Suburban infill developments offer buyers the best of two worlds: contemporary living and good access to amenities within established neighbourhoods. Turkington Rock has taken this formula and is currently replicating it in a number of locations around south Co Dublin.
Formed two years ago, Turkington Rock is a design-led partnership between Keith Craddock, onetime asset manager at Green Reit and founder of Redrock Developments, and doyenne of classic contemporary interiors Helen Turkington. The idea of a design-led company is fairly typical in London, Craddock says, citing companies such as Finch Hatton and Northacre as examples.
It’s a good fit. Turkington already had more than a decade under her belt of designing for high-end residential projects before preparing her own former home in Rathgar for sale in 2016. Following an investment of €150,000, it went on the market in September seeking €2.2 million and by Christmas sold for €2.35 million. Craddock already knew Turkington through her husband, Garvan Walsh of Kelly Walsh Property Advisors.
“She thinks more about the buyer rather than the bottom line, whereas a traditional developer wants to max out the square footage for sales,” Craddock says. “Her approach is design and layout-led and she gets involved from day one.”
Their schemes to date have been high-end infill sites in south Co Dublin. The target market tends to be “buyers who have already made a couple of property purchases and may have done a big refurbishment and understand the levels of cost and disruption that that entails,” he says.
Turkington’s approach is hands-on. “Understanding space is the big thing,” she says. “Once the timber frame of a house or apartment has gone up I then walk it, just me, my eyes, a tape measure and the architect’s drawings, because these can be very different on paper to what’s needed in real life.”
At their latest scheme, Stone Park on a prominent corner on Trees Road in Mount Merrion, the main bedroom had too much space initially, so she reduced that slightly to accommodate a walk-in wardrobe. She also subtracted a little space from the landing to give the ensuite bathroom enough space to fit a double vanity, for example.
“Our customers are buying into a lifestyle,” she says. “They expect to be able to fit a dining table for eight in the kitchen of a four-bedroom house of this size. They also expect there to be a space parents can go to to read the paper, and a space to for the kids to play games. You only understand space by standing in it.”
Stone Park is bijou in scale, with the mixed scheme comprising just seven units: four three- and four-bed houses of 169sq m, starting from €995,000 each; a pair of three-bed duplexes, priced from €775,000; and one three-bed, ground floor apartment of 153sq m with a winter garden and a separate garden seeking €950,000 through Ed Dempsey & Associates.
Located in a well-heeled residential area of the city known for its large, rambling family homes and big gardens, Mount Merrion has a limited selection of smaller homes suited to young buyers or downsizers. However, this is set to change shortly with Oak View Property, headed by PV Doyle’s nephew Stewart, planning 42 homes – a mix of apartments and houses – on 3.44 acres around Doyle’s former home, Thornhill House, near the junction with Trees Road and Cherrygarth.
In addition, a further development of 100 apartments and penthouses is currently under way by Paddy McKillen’s Oakmount on the former cinema site beside Union Café.
Despite the unique challenges presented by Covid-19, so far this year Turkington Rock has brought three schemes to the market including Cairnfort Green in Stepaside where it sold five of six new houses, retaining one unit to rent. These ranged in price from €595,000 to €875,000.
Meanwhile, eight of its 16 units at Knocknagarm Park, on the site of the old farmyard buildings of Glenageary House, have also sold. The mixed development of two-, three-, four- and five-bed homes comprises apartments, duplexes and houses.
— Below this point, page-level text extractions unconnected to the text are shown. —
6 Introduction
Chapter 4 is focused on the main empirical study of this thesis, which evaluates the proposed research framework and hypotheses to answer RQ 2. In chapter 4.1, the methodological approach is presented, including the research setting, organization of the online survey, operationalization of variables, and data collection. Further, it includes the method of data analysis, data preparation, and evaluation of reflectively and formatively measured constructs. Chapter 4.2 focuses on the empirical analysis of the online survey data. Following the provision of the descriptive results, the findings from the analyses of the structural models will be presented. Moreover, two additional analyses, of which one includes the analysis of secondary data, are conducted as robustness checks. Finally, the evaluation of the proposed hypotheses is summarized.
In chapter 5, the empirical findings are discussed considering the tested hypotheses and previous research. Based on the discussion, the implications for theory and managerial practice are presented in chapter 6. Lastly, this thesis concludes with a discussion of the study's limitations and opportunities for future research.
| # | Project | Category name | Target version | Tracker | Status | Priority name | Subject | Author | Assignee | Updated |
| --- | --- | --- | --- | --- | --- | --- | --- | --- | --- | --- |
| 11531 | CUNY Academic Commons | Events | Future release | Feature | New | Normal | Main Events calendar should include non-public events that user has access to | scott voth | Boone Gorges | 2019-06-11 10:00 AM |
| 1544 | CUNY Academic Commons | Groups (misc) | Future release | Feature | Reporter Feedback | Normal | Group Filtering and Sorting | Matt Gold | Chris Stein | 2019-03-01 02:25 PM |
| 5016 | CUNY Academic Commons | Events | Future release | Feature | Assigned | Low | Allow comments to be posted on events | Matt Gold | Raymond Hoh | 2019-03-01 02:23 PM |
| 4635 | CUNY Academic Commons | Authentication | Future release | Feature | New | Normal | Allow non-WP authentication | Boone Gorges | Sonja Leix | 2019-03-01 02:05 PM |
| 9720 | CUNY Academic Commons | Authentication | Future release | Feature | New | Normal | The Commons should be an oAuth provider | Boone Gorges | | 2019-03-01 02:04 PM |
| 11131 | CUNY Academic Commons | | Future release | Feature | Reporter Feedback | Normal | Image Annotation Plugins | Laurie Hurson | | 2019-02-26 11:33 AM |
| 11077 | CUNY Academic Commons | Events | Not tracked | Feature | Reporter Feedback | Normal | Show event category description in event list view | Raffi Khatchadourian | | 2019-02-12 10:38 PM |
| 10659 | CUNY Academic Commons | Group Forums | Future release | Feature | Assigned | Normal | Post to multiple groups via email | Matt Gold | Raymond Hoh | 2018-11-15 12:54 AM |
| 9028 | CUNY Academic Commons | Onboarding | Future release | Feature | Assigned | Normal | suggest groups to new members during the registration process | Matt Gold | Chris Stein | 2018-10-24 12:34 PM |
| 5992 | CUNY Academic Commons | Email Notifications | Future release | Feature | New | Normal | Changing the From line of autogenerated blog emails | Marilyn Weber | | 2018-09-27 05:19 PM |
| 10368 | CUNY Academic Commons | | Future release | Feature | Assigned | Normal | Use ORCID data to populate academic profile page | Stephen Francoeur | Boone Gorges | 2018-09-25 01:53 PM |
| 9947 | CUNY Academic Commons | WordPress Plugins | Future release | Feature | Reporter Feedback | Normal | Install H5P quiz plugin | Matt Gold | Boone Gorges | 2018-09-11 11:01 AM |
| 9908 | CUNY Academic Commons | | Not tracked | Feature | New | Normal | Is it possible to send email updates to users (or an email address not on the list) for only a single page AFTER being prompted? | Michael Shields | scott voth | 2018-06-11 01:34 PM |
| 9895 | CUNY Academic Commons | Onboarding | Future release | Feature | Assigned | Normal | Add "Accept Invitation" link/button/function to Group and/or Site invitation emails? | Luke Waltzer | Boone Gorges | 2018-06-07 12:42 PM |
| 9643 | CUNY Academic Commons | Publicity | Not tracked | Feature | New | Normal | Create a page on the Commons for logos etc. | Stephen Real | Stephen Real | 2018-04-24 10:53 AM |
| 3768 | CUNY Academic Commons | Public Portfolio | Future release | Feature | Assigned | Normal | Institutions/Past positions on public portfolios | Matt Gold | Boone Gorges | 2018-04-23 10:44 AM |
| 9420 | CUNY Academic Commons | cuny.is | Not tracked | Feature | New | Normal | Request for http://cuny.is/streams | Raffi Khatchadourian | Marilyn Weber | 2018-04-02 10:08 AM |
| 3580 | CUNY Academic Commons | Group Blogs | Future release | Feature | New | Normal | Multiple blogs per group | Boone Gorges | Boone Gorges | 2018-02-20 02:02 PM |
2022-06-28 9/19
Prices for the remaining properties range from €450,000 for a 79sq m two-bed apartment to €895,000 for a 218sq m five-bed detached house, through agent Kelly Walsh.
Turkington and Craddock’s first job together was on the refurbishment of Sandyford House, a Georgian property dating from the late 1700s. They constructed a five-bedroom detached bungalow within the grounds and sold the new build for €950,000, retaining the refurbished period pile to rent on a corporate let basis. They then moved to the coast, where they constructed three large five-bed homes at Crosthwaite Grove in Dún Laoghaire. Two sold for about €2 million and they retained the third.